Where do you source your material?

These days I buy from specific dealers in the US because they offer such good value – they have batches of 25 or 30 each for about $60.

When you are creating your works, how do you choose what to buy?

The project decides the medium. The right combination usually appears through books and research.

There are often times when I have to buy a batch of material to understand the colours and the papers – all comics have a very different physical feel.

While working on the show for the Saatchi, I found some incredible war comics which gave me some of the most amazing artwork, from Sgt Rock to Weird War Tales. Those colours and textures just don’t get used any more.

Do you think what you are doing shocks other collectors?

Yes, if I were trashing an Action Comics 1 (the first appearance of Superman) I’d be making a real statement – you’d really need to have an ulterior motive to do that.
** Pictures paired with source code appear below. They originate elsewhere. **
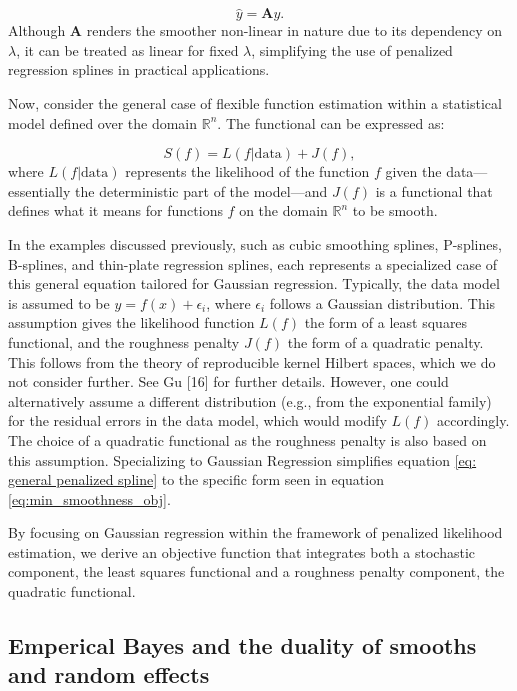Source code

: \documentclass[
11pt, %
oneside, %
english, %
singlespacing, %
]{macthesis} %
\begin{document}
\[
\hat{y} = \mathbf{A}y.
\]
Although \(\mathbf{A}\) renders the smoother non-linear in nature due to its dependency on \(\lambda\), it can be treated as linear for fixed \(\lambda\), simplifying the use of penalized regression splines in practical applications.

Now, consider the general case of flexible function estimation within a statistical model defined over the domain \(\mathbb{R}^n\). The functional can be expressed as:

\begin{equation}
S(f) = L(f | \text{data}) + J(f),
\label{eq: general penalized spline}
\end{equation}
where \(L(f | \text{data})\) represents the likelihood of the function \(f\) given the data---essentially the deterministic part of the model---and \(J(f)\) is a functional that defines what it means for functions \(f\) on the domain \(\mathbb{R}^n\) to be smooth.

In the examples discussed previously, such as cubic smoothing splines, P-splines, B-splines, and thin-plate regression splines, each represents a specialized case of this general equation tailored for Gaussian regression. Typically, the data model is assumed to be \(y = f(x) + \epsilon_i\), where \(\epsilon_i\) follows a Gaussian distribution. This assumption gives the likelihood function \(L(f)\) the form of a least squares functional, and the roughness penalty \(J(f)\) the form of a quadratic penalty. This follows from the theory of reproducible kernel Hilbert spaces, which we do not consider further. See Gu {[}16{]} for further details. However, one could alternatively assume a different distribution (e.g., from the exponential family) for the residual errors in the data model, which would modify \(L(f)\) accordingly. The choice of a quadratic functional as the roughness penalty is also based on this assumption. Specializing to Gaussian Regression simplifies equation \ref{eq: general penalized spline} to the specific form seen in equation \ref{eq:min_smoothness_obj}.

By focusing on Gaussian regression within the framework of penalized likelihood estimation, we derive an objective function that integrates both a stochastic component, the least squares functional and a roughness penalty component, the quadratic functional.

\subsection{Emperical Bayes and the duality of smooths and random effects}\label{The-duality-of-smooths-and-random-effects}
\end{document}
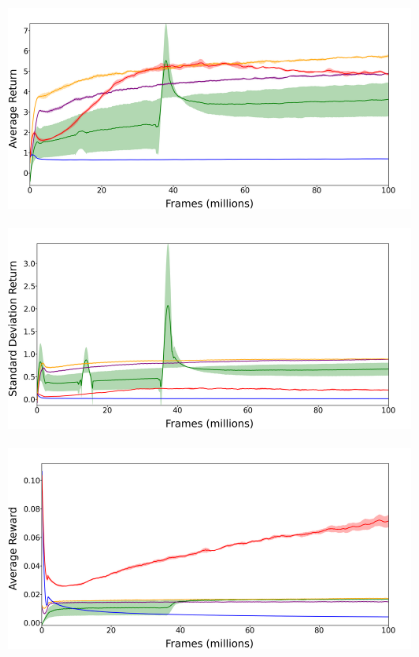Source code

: \documentclass[draft,final]{vutinfth} %
\begin{document}
    \newpage

    \begin{figure}[H]
        \centering
        \includegraphics[width=0.95\textwidth]{figures/freeway/Freeway_retmean.png}
    \end{figure}

    \begin{figure}[H]
        \centering
        \includegraphics[width=0.95\textwidth]{figures/freeway/Freeway_retstd.png}
    \end{figure}


    \newpage

    \begin{figure}[H]
        \centering
        \includegraphics[width=0.95\textwidth]{figures/freeway/Freeway_rew_mean.png}
    \end{figure}
\end{document}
Other collectors might appreciate that I’m not cutting up these lesser-known works for the sake of it, but to create something with them and do some preservation in the process.

In most cases, there are so many copies of each comic. I read every copy I handle. For me there’s nothing more exciting than getting a new batch and looking through them, seeing how the artwork developed over 75 years.

Do other collectors read them? They might just be looking at the cover to see if there’s any browning.

What’s your advice to budding collectors?

Do realise what you’re letting yourself in for: always moving boxes around, your entire existence with your nose in musty books or dusty basements of comic shops.